I'll now use the dictionaries created in the previous cell to calculate the average number of comments for posts created during each hour of the day.

In [6]:
#Initialize a new list for the results of the calculation
avg_by_hour = []

#Calculate
for key in comments_by_hour:
    avg_by_hour.append([key, comments_by_hour[key]/counts_by_hour[key]]) 

avg_by_hour

[['10', 13.440677966101696],
 ['19', 10.8],
 ['14', 13.233644859813085],
 ['13', 14.741176470588234],
 ['17', 11.46],
 ['04', 7.170212765957447],
 ['03', 7.796296296296297],
 ['15', 38.5948275862069],
 ['00', 8.127272727272727],
 ['20', 21.525],
 ['11', 11.051724137931034],
 ['18', 13.20183486238532],
 ['02', 23.810344827586206],
 ['06', 9.022727272727273],
 ['07', 7.852941176470588],
 ['21', 16.009174311926607],
 ['09', 5.5777777777777775],
 ['22', 6.746478873239437],
 ['12', 9.41095890410959],
 ['16', 16.796296296296298],
 ['01', 11.383333333333333],
 ['23', 7.985294117647059],
 ['05', 10.08695652173913],
 ['08', 10.25]]

In [15]:
#Swap the two rows in the avg_by_hour list and assign it to the new list (swap_avg_by_hour)
swap_avg_by_hour = []

for row in avg_by_hour:
    swap_avg_by_hour.append([row[1], row[0]])
# print(swap_avg_by_hour)

#Sort the new list (swap_avg_by_hour) in descending order
sorted_swap = sorted(swap_avg_by_hour, reverse=True)
# sorted_swap
print('\n', "Top 5 Hours for Ask Posts Comments")

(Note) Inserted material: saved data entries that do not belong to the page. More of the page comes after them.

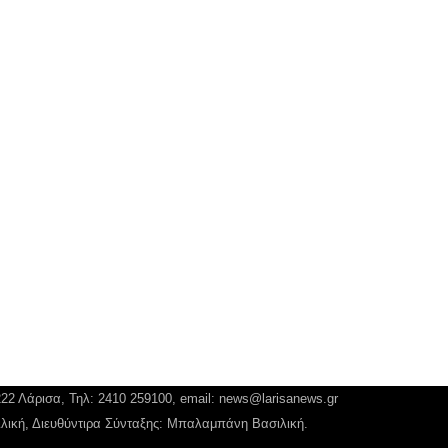
222 Λάρισα, Τηλ: 2410 259100, email:
news@larisanews.gr
ιλική, Διευθύντιρα Σύνταξης: Μπαλαμπάνη Βασιλική.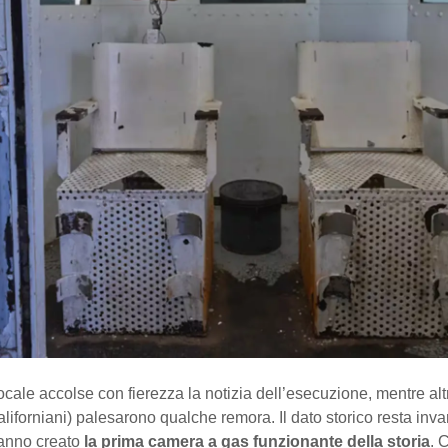
cale accolse con fierezza la notizia dell’esecuzione, mentre altr
aliforniani) palesarono qualche remora. Il dato storico resta invar
hanno creato
la prima camera a gas funzionante della storia
. 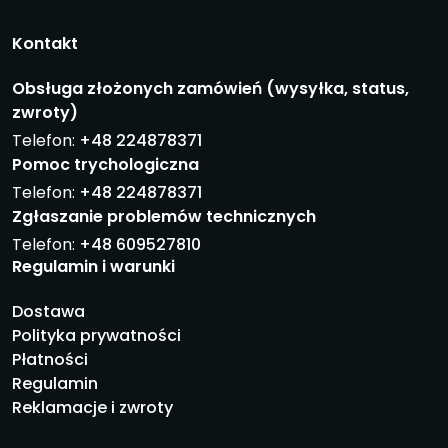
Kontakt
Obsługa złożonych zamówień (wysyłka, status,
zwroty)
Telefon:
+48 224878371
Pomoc trychologiczna
Telefon:
+48 224878371
Zgłaszanie problemów technicznych
Telefon:
+48 609527810
Regulamin i warunki
Dostawa
Polityka prywatności
Płatności
Regulamin
Reklamacje i zwroty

for row in sorted_swap[:5]:
    average = float(row[0])
    hour = row[1]
    print('\n' "{} : {:.2f} average comments per post".format(hour, average))

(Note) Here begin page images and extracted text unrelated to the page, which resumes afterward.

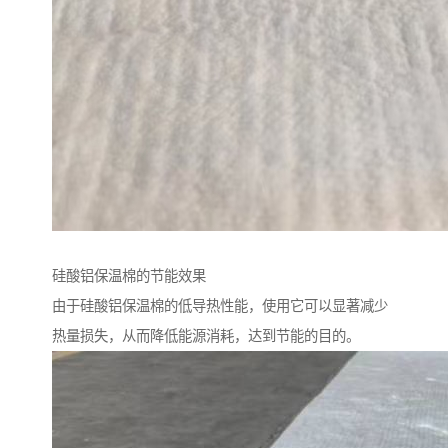
硅酸铝保温棉的节能效果
由于硅酸铝保温棉的低导热性能，使用它可以显著减少
热量损失，从而降低能源消耗，达到节能的目的。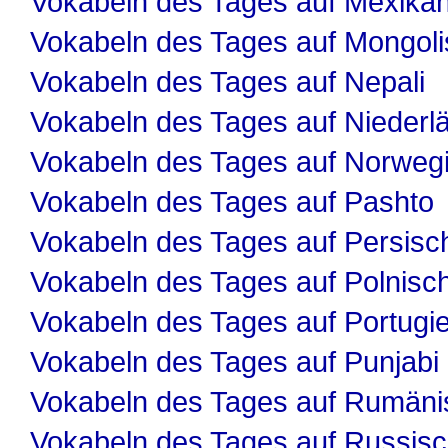
Vokabeln des Tages auf Mexika
Vokabeln des Tages auf Mongol
Vokabeln des Tages auf Nepali
Vokabeln des Tages auf Niederl
Vokabeln des Tages auf Norweg
Vokabeln des Tages auf Pashto
Vokabeln des Tages auf Persisc
Vokabeln des Tages auf Polnisc
Vokabeln des Tages auf Portugi
Vokabeln des Tages auf Punjabi
Vokabeln des Tages auf Rumäni
Vokabeln des Tages auf Russis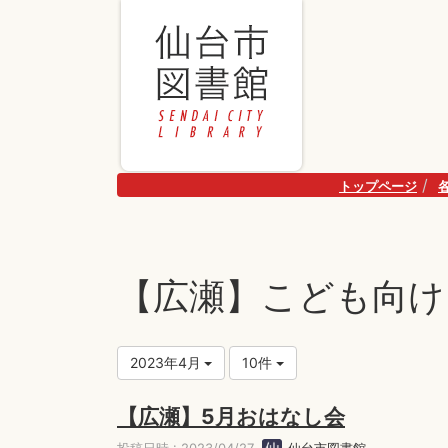
トップページ
【広瀬】こども向け
2023年4月
10件
【広瀬】5月おはなし会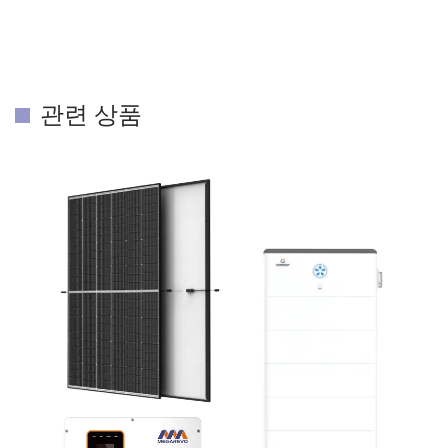
관련 상품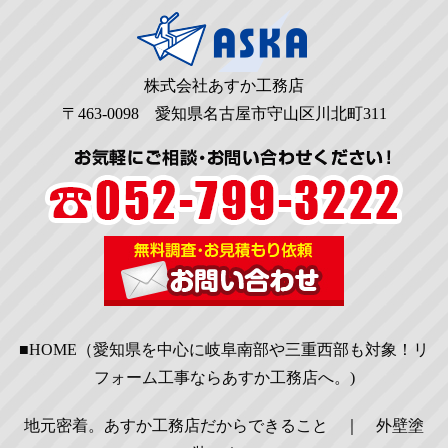
株式会社あすか工務店
〒463-0098 愛知県名古屋市守山区川北町311
■HOME（愛知県を中心に岐阜南部や三重西部も対象！リ
フォーム工事ならあすか工務店へ。)
地元密着。あすか工務店だからできること
｜
外壁塗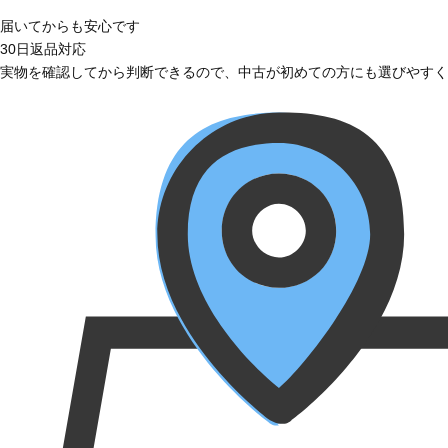
届いてからも安心です
30日返品対応
実物を確認してから判断できるので、中古が初めての方にも選びやすく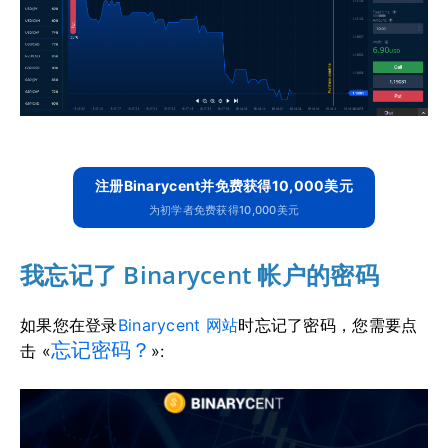
注册Binarycent并免费获得10,000美元
为初学者免费获得10,000美元
我忘记了 Binarycent 帐户的密码
如果您在登录
Binarycent 网站
时忘记了密码，您需要点
忘记密码？
击 «
»: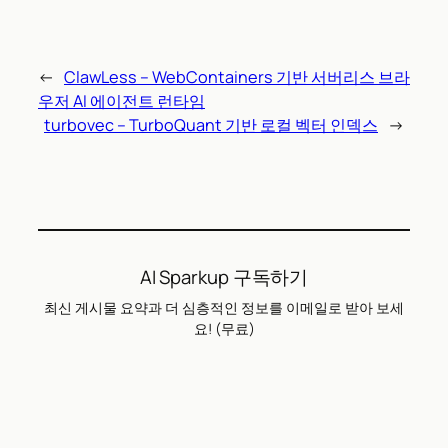
←
ClawLess – WebContainers 기반 서버리스 브라
우저 AI 에이전트 런타임
turbovec – TurboQuant 기반 로컬 벡터 인덱스
→
AI Sparkup 구독하기
최신 게시물 요약과 더 심층적인 정보를 이메일로 받아 보세
요! (무료)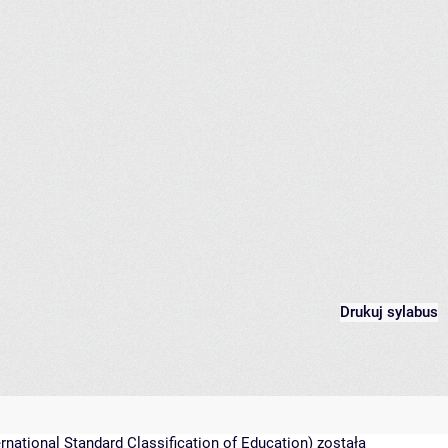
Drukuj sylabus
national Standard Classification of Education) została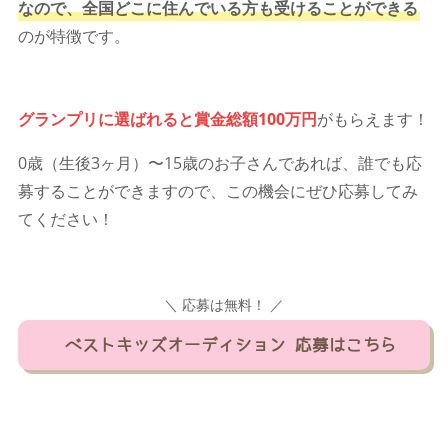
なので、全国どこに住んでいる方も受けることができる
のが特徴です。
グランプリに選ばれると賞金総額100万円
がもらえます！
0歳（生後3ヶ月）〜15歳のお子さんであれば、誰でも応
募することができますので、この機会にぜひ応募してみ
てください！
＼ 応募は無料！ ／
ベストキッズオーディション 応募はこちら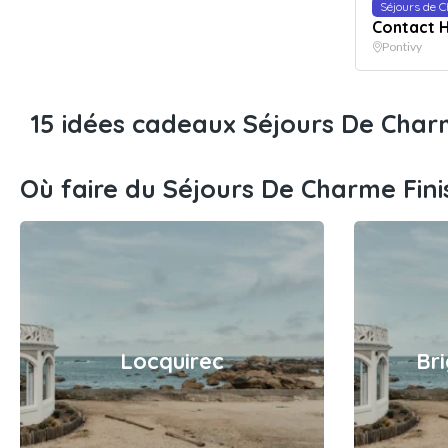
Séjours de 
Contact 
Pontivy
15 idées cadeaux Séjours De Charm
Où faire du Séjours De Charme Fini
Locquirec
Br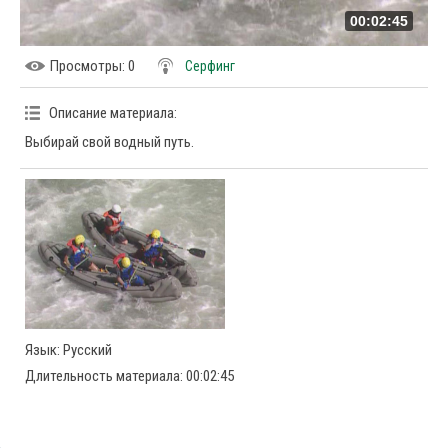
00:02:45
Просмотры
: 0
Серфинг
Описание материала
:
Выбирай свой водный путь.
Язык
: Русский
Длительность материала
: 00:02:45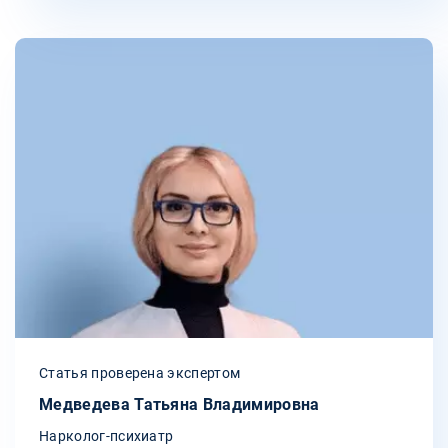
Статья проверена экспертом
Медведева Татьяна Владимировна
Нарколог-психиатр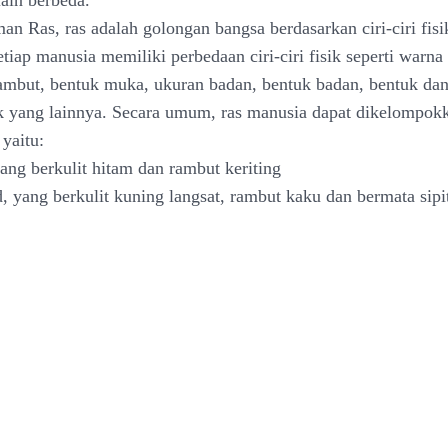
ain berbeda.
n Ras, ras adalah golongan bangsa berdasarkan ciri-ciri fisi
tiap manusia memiliki perbedaan ciri-ciri fisik seperti warna 
ambut, bentuk muka, ukuran badan, bentuk badan, bentuk da
isik yang lainnya. Secara umum, ras manusia dapat dikelompok
yaitu:
yang berkulit hitam dan rambut keriting
, yang berkulit kuning langsat, rambut kaku dan bermata sipi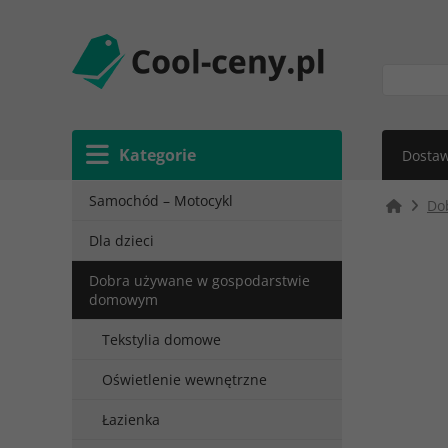
Kategorie
Dostaw
Samochód – Motocykl
Do
Dla dzieci
Dobra używane w gospodarstwie
domowym
Tekstylia domowe
Oświetlenie wewnętrzne
Łazienka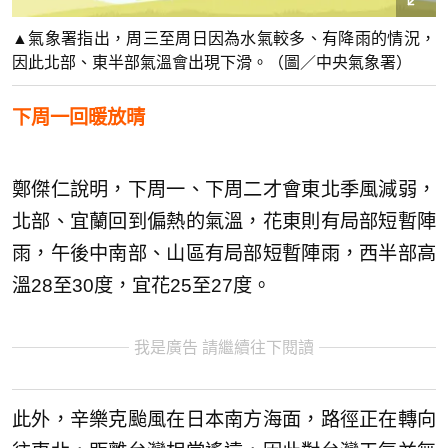
▲氣象署指出，周三至周日因為水氣較多、有降雨的情況，
因此北部、東半部氣溫會出現下滑。（圖／中央氣象署）
下周一回暖放晴
鄭傑仁說明，下周一、下周二才會東北季風減弱，
北部、宜蘭回到偏熱的氣溫，花東則有局部短暫陣
雨，午後中南部、山區有局部短暫陣雨，西半部高
溫28至30度，宜花25至27度。
我是廣告 請繼續往下閱讀
此外，辛樂克颱風在日本南方海面，路徑正在轉向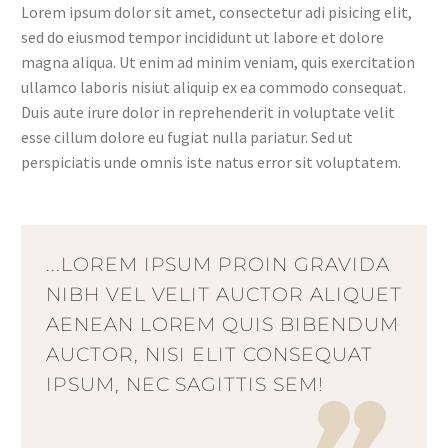
Lorem ipsum dolor sit amet, consectetur adi pisicing elit,
sed do eiusmod tempor incididunt ut labore et dolore
magna aliqua. Ut enim ad minim veniam, quis exercitation
ullamco laboris nisiut aliquip ex ea commodo consequat.
Duis aute irure dolor in reprehenderit in voluptate velit
esse cillum dolore eu fugiat nulla pariatur. Sed ut
perspiciatis unde omnis iste natus error sit voluptatem.
...LOREM IPSUM PROIN GRAVIDA
NIBH VEL VELIT AUCTOR ALIQUET
AENEAN LOREM QUIS BIBENDUM
AUCTOR, NISI ELIT CONSEQUAT
IPSUM, NEC SAGITTIS SEM!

 Top 5 Hours for Ask Posts Comments

15 : 38.59 average comments per post

02 : 23.81 average comments per post

20 : 21.52 average comments per post

16 : 16.80 average comments per post

21 : 16.01 average comments per post


# __Results__
As we can see in the previous cell, 3pm is clearly the time in which ask posts receive the most comments.

# __Further Study__

* Determine if show or ask posts receive more points on average.
* Determine if posts created at a certain time are more likely to receive more points.
* Compare your results to the average number of comments and points other posts receive.
* Use Dataquest's data science project style guide to format your project.